I see this a lot. I kinda' doubt the "simple" part, but even beyond that, is there any evidence that statistical predictor can't be a universal answering machine? I think there's plenty of evidence that our thinking is at least partially a statistical predictor (e.g. when you see a black sheep you don't think "at least one side of this sheep is black", you fully expect it to be black on both sides)
I'm not saying that LLMs _are_ universal answering machines. I'm wondering why people question that they are/they can become one, based on the argument that "fundamentally they are statistical predictors". So they are. So what?
If it does, statistical predictors can't help you because they're not always correct or even meaningful (correlation does not imply causation).
If it doesn't then, by all means, enjoy your infinite monkeys
They do not.
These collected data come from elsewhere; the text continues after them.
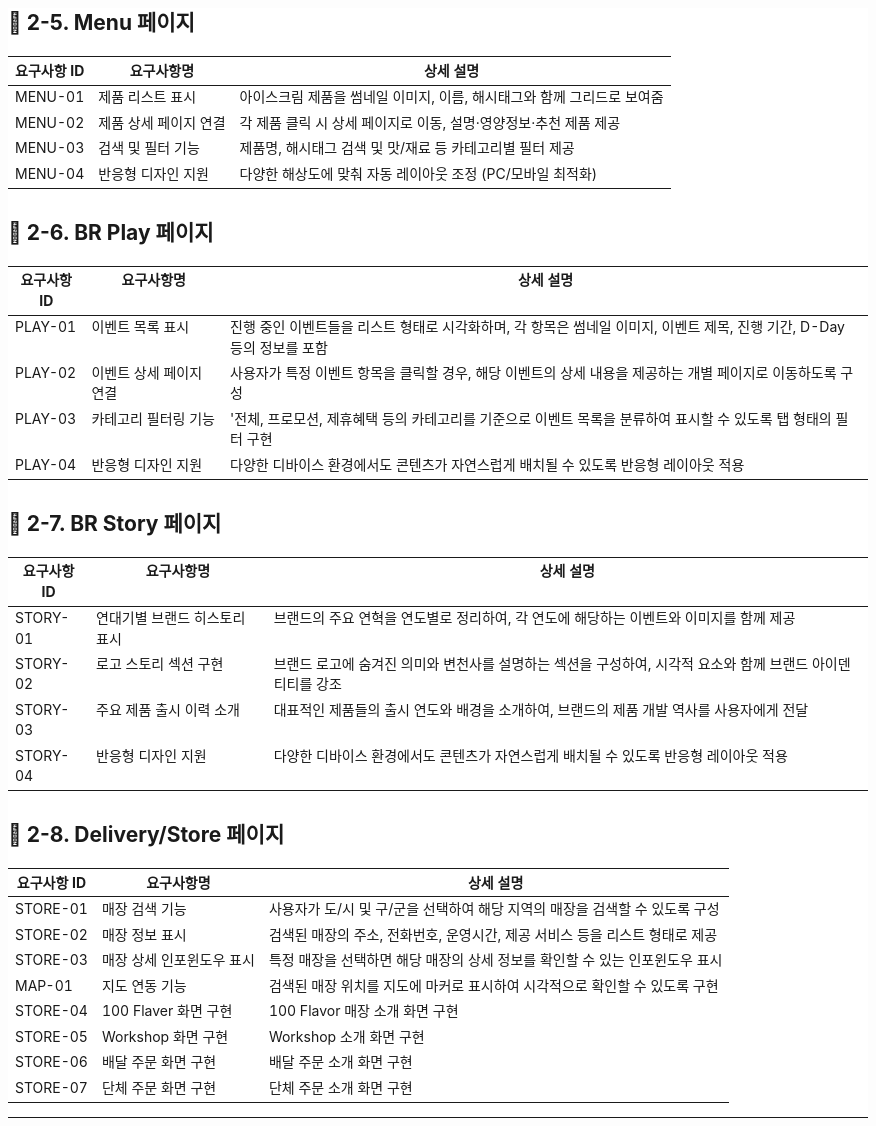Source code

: ## 🍨 2-5. Menu 페이지

| 요구사항 ID | 요구사항명 | 상세 설명 |
| --- | --- | --- |
| MENU-01 | 제품 리스트 표시 | 아이스크림 제품을 썸네일 이미지, 이름, 해시태그와 함께 그리드로 보여줌 |
| MENU-02 | 제품 상세 페이지 연결 | 각 제품 클릭 시 상세 페이지로 이동, 설명·영양정보·추천 제품 제공 |
| MENU-03 | 검색 및 필터 기능 | 제품명, 해시태그 검색 및 맛/재료 등 카테고리별 필터 제공 |
| MENU-04 | 반응형 디자인 지원 | 다양한 해상도에 맞춰 자동 레이아웃 조정 (PC/모바일 최적화) |

## 🍨 2-6. BR Play 페이지

| 요구사항 ID | 요구사항명 | 상세 설명 |
| --- | --- | --- |
| PLAY-01 | 이벤트 목록 표시 | 진행 중인 이벤트들을 리스트 형태로 시각화하며, 각 항목은 썸네일 이미지, 이벤트 제목, 진행 기간, D-Day 등의 정보를 포함 |
| PLAY-02 | 이벤트 상세 페이지 연결 | 사용자가 특정 이벤트 항목을 클릭할 경우, 해당 이벤트의 상세 내용을 제공하는 개별 페이지로 이동하도록 구성 |
| PLAY-03 | 카테고리 필터링 기능 | '전체, 프로모션, 제휴혜택 등의 카테고리를 기준으로 이벤트 목록을 분류하여 표시할 수 있도록 탭 형태의 필터 구현 |
| PLAY-04 | 반응형 디자인 지원 | 다양한 디바이스 환경에서도 콘텐츠가 자연스럽게 배치될 수 있도록 반응형 레이아웃 적용 |

## 🍨 2-7. BR Story 페이지

| 요구사항 ID | 요구사항명 | 상세 설명 |
| --- | --- | --- |
| STORY-01 | 연대기별 브랜드 히스토리 표시 | 브랜드의 주요 연혁을 연도별로 정리하여, 각 연도에 해당하는 이벤트와 이미지를 함께 제공 |
| STORY-02 | 로고 스토리 섹션 구현 | 브랜드 로고에 숨겨진 의미와 변천사를 설명하는 섹션을 구성하여, 시각적 요소와 함께 브랜드 아이덴티티를 강조 |
| STORY-03 | 주요 제품 출시 이력 소개 | 대표적인 제품들의 출시 연도와 배경을 소개하여, 브랜드의 제품 개발 역사를 사용자에게 전달 |
| STORY-04 | 반응형 디자인 지원 | 다양한 디바이스 환경에서도 콘텐츠가 자연스럽게 배치될 수 있도록 반응형 레이아웃 적용 |

## 🍨 2-8. Delivery/Store 페이지

| 요구사항 ID | 요구사항명 | 상세 설명 |
| --- | --- | --- |
| STORE-01 | 매장 검색 기능 | 사용자가 도/시 및 구/군을 선택하여 해당 지역의 매장을 검색할 수 있도록 구성 |
| STORE-02 | 매장 정보 표시 | 검색된 매장의 주소, 전화번호, 운영시간, 제공 서비스 등을 리스트 형태로 제공 |
| STORE-03 | 매장 상세 인포윈도우 표시 | 특정 매장을 선택하면 해당 매장의 상세 정보를 확인할 수 있는 인포윈도우 표시 |
| MAP-01 | 지도 연동 기능 | 검색된 매장 위치를 지도에 마커로 표시하여 시각적으로 확인할 수 있도록 구현 |
| STORE-04 | 100 Flaver 화면 구현 | 100 Flavor 매장 소개 화면 구현 |
| STORE-05 | Workshop 화면 구현 | Workshop 소개 화면 구현 |
| STORE-06 | 배달 주문 화면 구현 | 배달 주문 소개 화면 구현 |
| STORE-07 | 단체 주문 화면 구현 | 단체 주문 소개 화면 구현  |

---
Refusing to bend your requirements to a system that can't satisfy them is not evidence of misunderstanding the system.
And if you tack on "with X 9s of reliability" then it is something LLMs can do. And in the real world every system has a reliability factor like that.
There are going to be false positives: text that is subtly different from a previous response is misidentified as a duplicate such that the previous response is substituted for it, frustrating the user.
Why and how is this a problem?
If 'preceding context' doesn't cause different results, it means you can simply discard the context. Why do I want that? It's not how I expect a tool to work (I expect vim responds differently to my input after I switch to the insert mode). It's absolutely not how I expect intelligence to work either. It sounds like the most extreme form of confirmation bias.
This is a common AI benchmark and has been for years before GPT-2 even existed. LLMs need to not get distracted by irrelevant facts and there are tests that measure this. It's the motivation for attention mechanisms, which are the breakthrough that enabled LLMs to scale up.